Equally important is the structure, global revenues remain untaxed, while Indian reseller and data centre entities stay within the tax net. This balances investment attraction with domestic value creation. Over time, this will catalyse GCC growth, cloud-native startups, AI workloads, and high-quality employment, reinforcing cloud as core economic infrastructure for India’s digital economy.”
This is not an incentive-chasing short-term capital. It is an invitation for long-term commitment.
Cloud tax holiday impact on hyperscale datacentres in India
Hyperscale datacentres are capital-heavy assets. Land, power, cooling and fibre define viability long before servers arrive.
The tax holiday directly improves:
Project bankability
Predictability of returns
Risk assessment for global Cloud boards
For India, this means faster capacity creation. For enterprises, it means more local Cloud regions and better performance for data-intensive workloads.
Union Budget 2026: IT services reforms and cloud ecosystem growth
The tax holiday does not stand alone. The Budget also simplifies how IT services are treated under the tax framework. This matters more than it appears.
Deepak Mittal, CEO, CloudKeeper, highlights the broader picture:
“The Union Budget 2026–27 provides a strong and forward-looking framework for India’s IT and cloud ecosystem. By bringing all IT services under a single category with higher safe harbour thresholds and automated approvals, the Budget significantly improves regulatory clarity and ease of doing business for technology companies.
The focus on emerging technologies such as AI, along with incentives for global cloud service providers to operate through data centres in India, positions the country as a key hub for digital and cloud-led services. As enterprises increasingly adopt AI-driven and data-intensive workloads, cloud usage is expected to scale rapidly across sectors.
In this environment, financial discipline and transparency in cloud spending will become critical. The Budget reinforces the need for enterprises to balance innovation with efficiency, ensuring that cloud investments deliver measurable value while supporting sustainable growth.”
Regulatory clarity is not glamorous. But it is what turns intent into execution.
AI workloads, cloud infrastructure and enterprise adoption trends
AI changes the Cloud conversation entirely.

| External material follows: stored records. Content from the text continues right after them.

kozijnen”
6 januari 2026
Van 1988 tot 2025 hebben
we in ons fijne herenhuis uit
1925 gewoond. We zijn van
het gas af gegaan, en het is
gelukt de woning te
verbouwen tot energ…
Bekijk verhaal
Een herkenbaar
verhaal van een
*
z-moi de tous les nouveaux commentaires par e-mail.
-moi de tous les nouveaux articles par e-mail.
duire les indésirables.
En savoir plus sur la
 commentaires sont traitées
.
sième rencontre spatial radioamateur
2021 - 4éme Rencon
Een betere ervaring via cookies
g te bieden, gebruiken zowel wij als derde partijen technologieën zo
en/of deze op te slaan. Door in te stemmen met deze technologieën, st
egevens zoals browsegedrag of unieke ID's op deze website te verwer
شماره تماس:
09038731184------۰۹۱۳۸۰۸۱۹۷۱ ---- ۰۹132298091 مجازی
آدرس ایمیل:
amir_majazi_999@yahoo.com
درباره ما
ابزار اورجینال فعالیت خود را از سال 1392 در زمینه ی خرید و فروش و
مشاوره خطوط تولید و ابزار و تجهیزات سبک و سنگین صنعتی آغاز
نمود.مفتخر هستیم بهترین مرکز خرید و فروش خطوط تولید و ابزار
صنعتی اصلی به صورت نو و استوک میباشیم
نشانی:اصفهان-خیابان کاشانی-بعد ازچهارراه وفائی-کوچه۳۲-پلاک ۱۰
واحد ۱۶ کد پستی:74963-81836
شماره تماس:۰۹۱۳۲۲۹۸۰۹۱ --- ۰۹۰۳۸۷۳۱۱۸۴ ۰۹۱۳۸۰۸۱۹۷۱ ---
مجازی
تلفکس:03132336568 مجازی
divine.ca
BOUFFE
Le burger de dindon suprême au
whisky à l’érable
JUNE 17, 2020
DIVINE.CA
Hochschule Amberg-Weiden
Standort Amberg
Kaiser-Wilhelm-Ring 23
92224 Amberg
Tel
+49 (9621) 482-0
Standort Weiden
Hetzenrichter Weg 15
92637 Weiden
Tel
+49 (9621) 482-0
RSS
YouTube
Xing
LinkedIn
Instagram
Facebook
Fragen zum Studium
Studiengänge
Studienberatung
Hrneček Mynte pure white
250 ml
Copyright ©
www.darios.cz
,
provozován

AI workloads are heavier, more data-hungry and far less tolerant of latency. Keeping compute close to users is no longer optional. It is an architectural necessity.
With global Cloud providers incentivised to operate from Indian datacentres, enterprises gain:
Faster AI model training
Better data residency compliance
Lower operational friction
This is where Cloud stops being an IT choice and becomes economic infrastructure.
Who benefits from the cloud tax holiday, and who must adapt
The immediate beneficiaries are foreign Cloud providers willing to invest long-term. But the secondary impact is wider.
Indian enterprises gain more negotiating leverage
Global Capability Centres expand faster
Cloud-native startups get local hyperscale access
Skilled employment grows around datacentres and AI operations
At the same time, enterprises will face sharper scrutiny on Cloud spending. Governance, optimisation and value tracking will move from best practice to baseline expectation.
Why Union Budget 2026 positions India as a global Cloud hub
This Budget does not aim for headlines. It aims for infrastructure.
By aligning tax policy, IT services regulation and Cloud strategy, India signals a shift from being a Cloud consumption market to a Cloud execution hub.
That transition will not be visible overnight. But over the next decade, it will quietly shape where data lives, where AI runs and where digital value is created.